Le implicazioni del caso
La condanna di Iwamasa rappresenta un precedente importante nella giurisprudenza relativa alla responsabilità penale di chi facilita l'accesso a sostanze letali. Il tribunale ha stabilito che la somministrazione ripetuta di ketamina, in quantità così elevate e in un contesto privo di qualsiasi controllo medico, costituisce un comportamento penalmente rilevante.
Il caso ha inoltre riacceso il dibattito sulla regolamentazione della ketamina, un farmaco che negli ultimi anni ha conosciuto una diffusione preoccupante al di fuori degli ambiti clinici autorizzati. Le autorità sanitarie hanno sottolineato come l'uso ricreativo di questo anestetico comporti rischi gravissimi, spesso sottovalutati da chi ne fa uso.
La vicenda giudiziaria non si è ancora completamente conclusa. Gli investigatori stanno proseguendo le indagini per identificare eventuali ulteriori complici e per ricostruire l'intera filiera che ha portato la sostanza nelle mani dell'attore. Le prossime udienze potrebbero riservare nuovi sviluppi.
L'eredità artistica e umana
La morte di Perry ha lasciato un vuoto profondo nel mondo dello spettacolo. I colleghi di "Friends" hanno espresso il loro dolore in dichiarazioni pubbliche, ricordando l'attore non solo per il suo talento comico ma anche per la sua generosità umana.

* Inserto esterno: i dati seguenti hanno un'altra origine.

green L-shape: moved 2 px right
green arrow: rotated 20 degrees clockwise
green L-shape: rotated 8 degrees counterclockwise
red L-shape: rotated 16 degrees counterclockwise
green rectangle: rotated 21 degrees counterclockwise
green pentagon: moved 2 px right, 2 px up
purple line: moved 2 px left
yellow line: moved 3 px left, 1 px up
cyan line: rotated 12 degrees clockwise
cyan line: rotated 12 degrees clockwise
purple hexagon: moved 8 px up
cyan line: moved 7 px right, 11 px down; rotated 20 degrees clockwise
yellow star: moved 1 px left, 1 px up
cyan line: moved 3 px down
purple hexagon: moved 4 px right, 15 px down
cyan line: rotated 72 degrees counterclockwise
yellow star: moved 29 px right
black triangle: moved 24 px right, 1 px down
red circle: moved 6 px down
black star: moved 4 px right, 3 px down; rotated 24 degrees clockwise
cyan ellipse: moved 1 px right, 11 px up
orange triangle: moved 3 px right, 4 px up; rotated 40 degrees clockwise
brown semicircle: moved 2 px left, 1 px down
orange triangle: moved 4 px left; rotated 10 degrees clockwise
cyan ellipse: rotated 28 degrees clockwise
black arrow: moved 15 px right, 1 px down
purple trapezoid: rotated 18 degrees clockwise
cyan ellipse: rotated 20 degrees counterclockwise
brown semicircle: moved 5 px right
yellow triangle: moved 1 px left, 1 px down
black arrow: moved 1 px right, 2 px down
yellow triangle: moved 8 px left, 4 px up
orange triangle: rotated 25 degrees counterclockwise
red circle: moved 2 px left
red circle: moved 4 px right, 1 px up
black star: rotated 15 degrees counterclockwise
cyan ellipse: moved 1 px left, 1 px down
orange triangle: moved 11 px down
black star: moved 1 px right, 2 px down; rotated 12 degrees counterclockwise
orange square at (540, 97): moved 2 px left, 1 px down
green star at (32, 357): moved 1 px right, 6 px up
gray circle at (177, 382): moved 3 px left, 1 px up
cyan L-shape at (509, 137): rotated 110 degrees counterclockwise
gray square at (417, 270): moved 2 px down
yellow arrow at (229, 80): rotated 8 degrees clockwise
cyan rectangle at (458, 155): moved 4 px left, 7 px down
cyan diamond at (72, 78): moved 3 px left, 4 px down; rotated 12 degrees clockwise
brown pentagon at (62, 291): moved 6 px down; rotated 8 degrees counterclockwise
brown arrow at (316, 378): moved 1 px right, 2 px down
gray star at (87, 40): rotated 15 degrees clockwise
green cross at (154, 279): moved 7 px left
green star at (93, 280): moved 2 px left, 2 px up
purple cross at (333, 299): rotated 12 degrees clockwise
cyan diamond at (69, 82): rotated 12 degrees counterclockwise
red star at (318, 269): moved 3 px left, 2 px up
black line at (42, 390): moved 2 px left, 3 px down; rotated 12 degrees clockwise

La sua storia personale continua a essere oggetto di riflessione sul rapporto tra fama, pressioni psicologiche e vulnerabilità alle dipendenze. L'industria dell'intrattenimento ha avviato negli ultimi anni programmi di supporto psicologico per artisti e tecnici, anche sulla scorta di tragedie come quella che ha colpito Perry.
Il caso giudiziario in corso rappresenta l'ultimo, doloroso capitolo di un'esistenza segnata da grandi successi e profonde sofferenze. Una vicenda che, al di là delle aule di tribunale, interroga la società sulle responsabilità collettive nella prevenzione delle morti per overdose.
Questions & Answers
Qual è stato il ruolo di Kenneth Iwamasa nella morte di Matthew Perry?

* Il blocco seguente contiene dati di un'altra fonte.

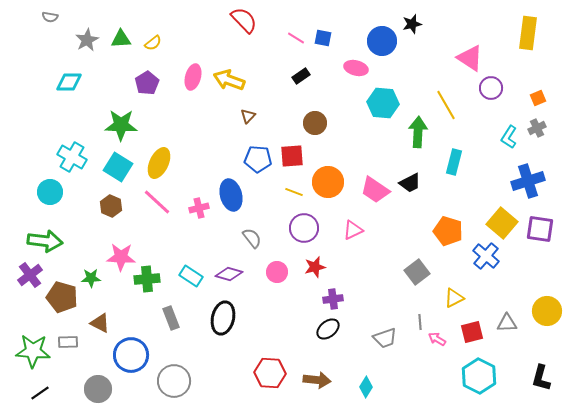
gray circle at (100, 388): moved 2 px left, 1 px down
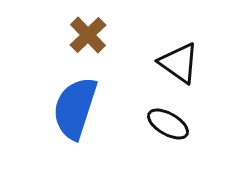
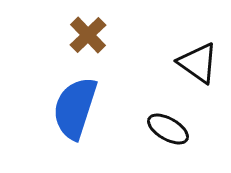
black triangle: moved 19 px right
black ellipse: moved 5 px down
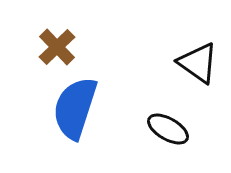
brown cross: moved 31 px left, 12 px down
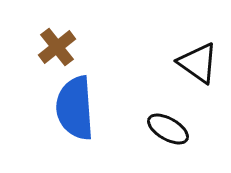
brown cross: rotated 6 degrees clockwise
blue semicircle: rotated 22 degrees counterclockwise
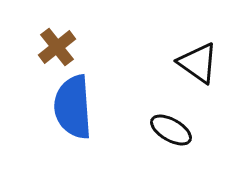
blue semicircle: moved 2 px left, 1 px up
black ellipse: moved 3 px right, 1 px down
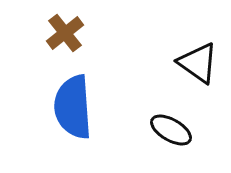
brown cross: moved 8 px right, 14 px up
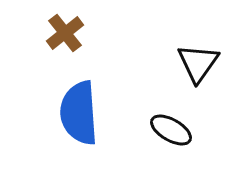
black triangle: rotated 30 degrees clockwise
blue semicircle: moved 6 px right, 6 px down
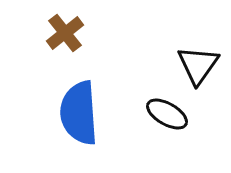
black triangle: moved 2 px down
black ellipse: moved 4 px left, 16 px up
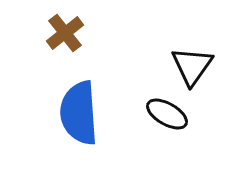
black triangle: moved 6 px left, 1 px down
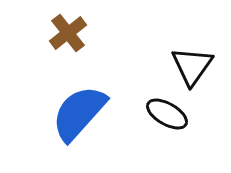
brown cross: moved 3 px right
blue semicircle: rotated 46 degrees clockwise
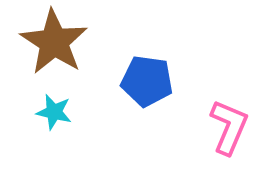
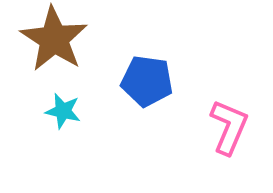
brown star: moved 3 px up
cyan star: moved 9 px right, 1 px up
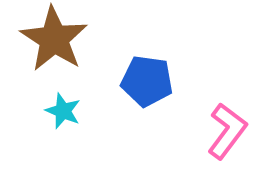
cyan star: rotated 9 degrees clockwise
pink L-shape: moved 2 px left, 4 px down; rotated 14 degrees clockwise
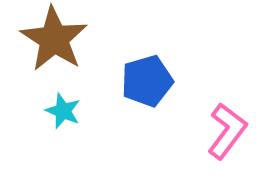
blue pentagon: rotated 24 degrees counterclockwise
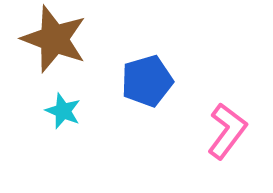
brown star: rotated 12 degrees counterclockwise
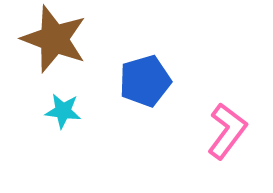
blue pentagon: moved 2 px left
cyan star: rotated 15 degrees counterclockwise
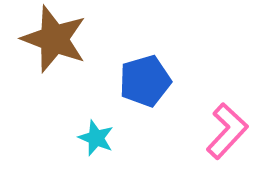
cyan star: moved 33 px right, 27 px down; rotated 15 degrees clockwise
pink L-shape: rotated 6 degrees clockwise
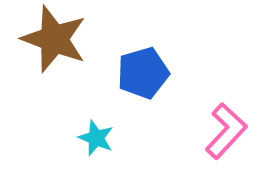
blue pentagon: moved 2 px left, 8 px up
pink L-shape: moved 1 px left
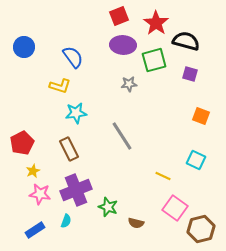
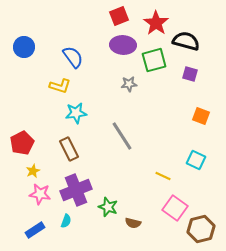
brown semicircle: moved 3 px left
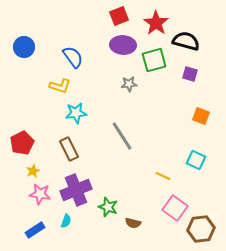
brown hexagon: rotated 8 degrees clockwise
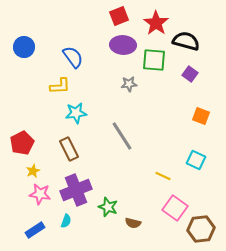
green square: rotated 20 degrees clockwise
purple square: rotated 21 degrees clockwise
yellow L-shape: rotated 20 degrees counterclockwise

Il tribunale ha ritenuto provato che Iwamasa abbia somministrato personalmente a Perry più di 25 dosi di ketamina nei giorni precedenti il decesso dell'attore.
Chi è la "Regina della Ketamina" menzionata nel caso?
È una trafficante di droga che, secondo la ricostruzione della procura, faceva parte della rete che riforniva Matthew Perry di ketamina.
Quante persone sono state condannate finora nell'ambito di questa inchiesta?
Le autorità hanno ottenuto finora cinque verdetti di colpevolezza nei confronti delle persone coinvolte nella fornitura di ketamina all'attore.